Task to carry out: In the items below, reproduce the line that contains "1. **バックアップ センター**" and every line after it through the line that contains "3. 保護を停止するデータベースを選択します。", with both of those lines included and all text unchanged.

Dataset entries:
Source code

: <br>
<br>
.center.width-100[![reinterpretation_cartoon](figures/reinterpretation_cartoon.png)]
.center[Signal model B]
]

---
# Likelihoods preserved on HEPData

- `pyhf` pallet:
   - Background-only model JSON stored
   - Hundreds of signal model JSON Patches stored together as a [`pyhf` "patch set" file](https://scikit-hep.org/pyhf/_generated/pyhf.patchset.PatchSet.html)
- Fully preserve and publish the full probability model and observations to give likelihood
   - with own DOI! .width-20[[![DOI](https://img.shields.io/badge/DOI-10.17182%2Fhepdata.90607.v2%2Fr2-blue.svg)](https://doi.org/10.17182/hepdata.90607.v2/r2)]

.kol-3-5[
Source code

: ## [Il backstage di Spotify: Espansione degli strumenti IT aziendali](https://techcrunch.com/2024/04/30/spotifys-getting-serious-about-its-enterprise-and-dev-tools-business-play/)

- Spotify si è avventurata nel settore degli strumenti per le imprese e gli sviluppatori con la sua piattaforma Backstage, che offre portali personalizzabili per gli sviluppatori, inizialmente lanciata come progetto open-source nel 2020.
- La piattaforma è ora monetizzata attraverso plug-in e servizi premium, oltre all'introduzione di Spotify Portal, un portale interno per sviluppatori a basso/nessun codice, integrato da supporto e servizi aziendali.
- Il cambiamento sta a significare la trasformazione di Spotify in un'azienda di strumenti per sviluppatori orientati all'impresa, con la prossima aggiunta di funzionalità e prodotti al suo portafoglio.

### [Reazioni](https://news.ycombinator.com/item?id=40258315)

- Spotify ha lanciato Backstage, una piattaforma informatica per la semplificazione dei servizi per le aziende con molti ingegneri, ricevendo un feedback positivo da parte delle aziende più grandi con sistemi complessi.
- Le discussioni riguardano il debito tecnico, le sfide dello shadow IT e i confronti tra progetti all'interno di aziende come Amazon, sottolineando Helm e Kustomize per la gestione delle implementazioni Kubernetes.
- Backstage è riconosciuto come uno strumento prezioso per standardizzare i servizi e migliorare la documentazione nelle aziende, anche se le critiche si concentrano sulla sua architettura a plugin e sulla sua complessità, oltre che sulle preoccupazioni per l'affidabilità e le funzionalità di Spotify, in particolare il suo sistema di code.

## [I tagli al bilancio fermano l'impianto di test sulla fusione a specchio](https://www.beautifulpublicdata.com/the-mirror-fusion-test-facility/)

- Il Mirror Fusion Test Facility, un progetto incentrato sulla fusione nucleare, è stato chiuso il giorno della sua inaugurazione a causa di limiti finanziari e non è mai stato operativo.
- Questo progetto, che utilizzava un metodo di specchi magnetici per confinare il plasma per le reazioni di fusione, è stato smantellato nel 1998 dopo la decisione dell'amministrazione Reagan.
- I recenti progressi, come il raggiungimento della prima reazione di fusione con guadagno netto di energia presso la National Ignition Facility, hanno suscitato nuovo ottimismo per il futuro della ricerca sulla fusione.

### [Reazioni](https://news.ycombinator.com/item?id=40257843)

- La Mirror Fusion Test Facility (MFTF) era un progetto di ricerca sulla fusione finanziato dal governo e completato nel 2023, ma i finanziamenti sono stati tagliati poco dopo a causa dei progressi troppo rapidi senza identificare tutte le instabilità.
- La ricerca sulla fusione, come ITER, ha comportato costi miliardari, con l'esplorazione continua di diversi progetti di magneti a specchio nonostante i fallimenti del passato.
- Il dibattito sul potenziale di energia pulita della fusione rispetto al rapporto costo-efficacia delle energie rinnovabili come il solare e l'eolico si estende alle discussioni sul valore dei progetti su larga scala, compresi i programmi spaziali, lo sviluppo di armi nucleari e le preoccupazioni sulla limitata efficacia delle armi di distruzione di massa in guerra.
* * *
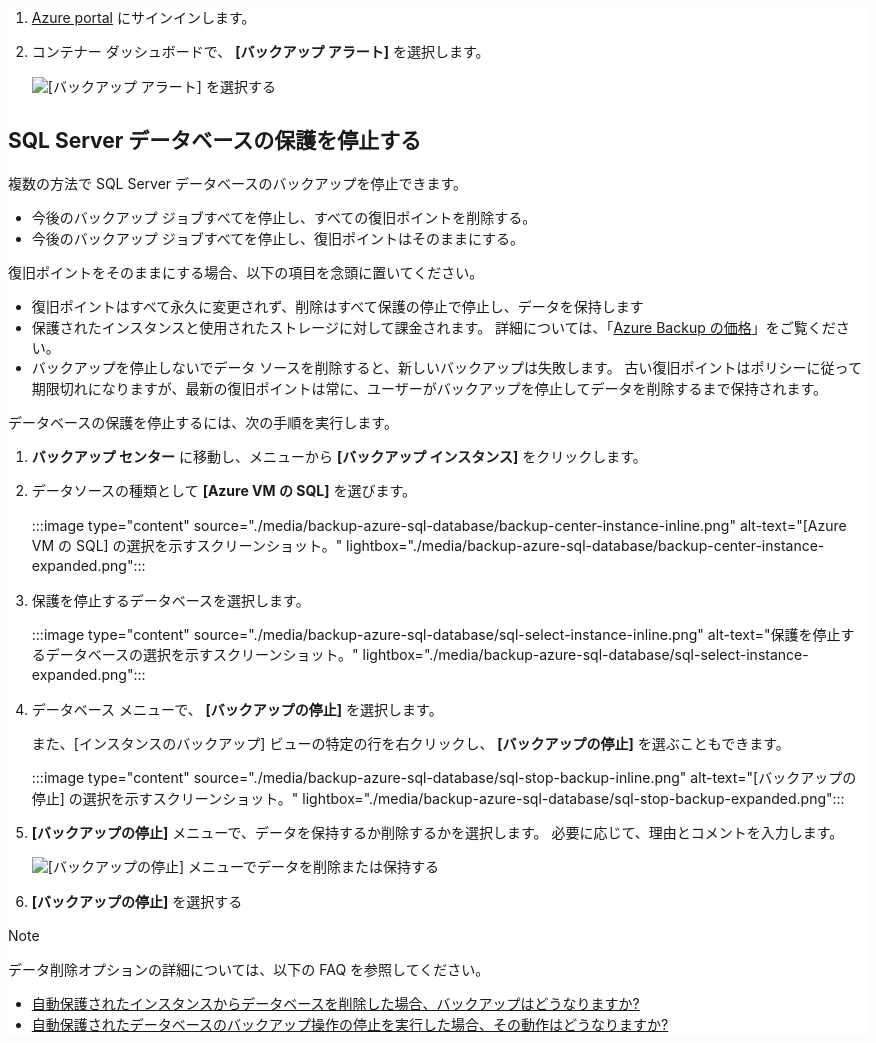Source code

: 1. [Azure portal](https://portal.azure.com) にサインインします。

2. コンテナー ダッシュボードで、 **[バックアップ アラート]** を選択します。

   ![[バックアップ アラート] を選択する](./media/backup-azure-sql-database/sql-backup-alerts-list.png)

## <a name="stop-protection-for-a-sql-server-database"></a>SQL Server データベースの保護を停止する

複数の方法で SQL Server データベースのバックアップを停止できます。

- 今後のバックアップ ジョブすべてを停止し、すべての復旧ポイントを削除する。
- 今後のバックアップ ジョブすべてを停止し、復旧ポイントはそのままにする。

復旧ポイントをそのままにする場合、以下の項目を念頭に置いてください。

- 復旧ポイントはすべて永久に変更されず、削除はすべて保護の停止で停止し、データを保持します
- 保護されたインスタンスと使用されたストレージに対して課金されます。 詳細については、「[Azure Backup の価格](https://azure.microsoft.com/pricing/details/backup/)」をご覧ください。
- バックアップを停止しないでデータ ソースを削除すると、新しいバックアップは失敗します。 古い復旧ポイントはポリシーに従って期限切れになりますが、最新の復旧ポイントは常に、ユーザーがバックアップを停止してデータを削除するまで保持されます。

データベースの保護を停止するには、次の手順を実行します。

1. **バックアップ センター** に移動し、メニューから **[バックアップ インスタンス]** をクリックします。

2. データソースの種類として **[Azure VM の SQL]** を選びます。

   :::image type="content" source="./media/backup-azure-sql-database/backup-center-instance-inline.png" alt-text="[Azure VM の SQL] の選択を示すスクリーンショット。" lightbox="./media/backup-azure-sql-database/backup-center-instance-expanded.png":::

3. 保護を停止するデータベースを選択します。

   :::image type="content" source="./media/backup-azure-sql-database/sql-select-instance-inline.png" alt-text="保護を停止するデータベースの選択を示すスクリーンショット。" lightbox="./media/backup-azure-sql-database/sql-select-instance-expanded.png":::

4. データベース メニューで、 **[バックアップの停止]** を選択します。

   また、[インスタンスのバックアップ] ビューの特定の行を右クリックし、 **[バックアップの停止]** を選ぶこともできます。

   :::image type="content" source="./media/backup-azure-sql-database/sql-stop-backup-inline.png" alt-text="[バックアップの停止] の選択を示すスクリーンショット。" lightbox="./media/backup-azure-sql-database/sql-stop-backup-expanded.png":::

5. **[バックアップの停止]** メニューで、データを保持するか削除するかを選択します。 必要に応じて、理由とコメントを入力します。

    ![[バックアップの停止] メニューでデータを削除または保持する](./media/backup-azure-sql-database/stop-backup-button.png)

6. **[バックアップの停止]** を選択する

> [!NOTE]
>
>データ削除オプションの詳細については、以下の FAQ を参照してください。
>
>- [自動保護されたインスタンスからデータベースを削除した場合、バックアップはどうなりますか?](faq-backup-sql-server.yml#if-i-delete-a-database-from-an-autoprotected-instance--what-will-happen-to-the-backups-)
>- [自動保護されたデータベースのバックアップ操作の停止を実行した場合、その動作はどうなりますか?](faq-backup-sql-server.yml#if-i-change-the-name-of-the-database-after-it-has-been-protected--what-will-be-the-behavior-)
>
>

Written answer:
1. **バックアップ センター** に移動し、メニューから **[バックアップ インスタンス]** をクリックします。

2. データソースの種類として **[Azure VM の SQL]** を選びます。

   :::image type="content" source="./media/backup-azure-sql-database/backup-center-instance-inline.png" alt-text="[Azure VM の SQL] の選択を示すスクリーンショット。" lightbox="./media/backup-azure-sql-database/backup-center-instance-expanded.png":::

3. 保護を停止するデータベースを選択します。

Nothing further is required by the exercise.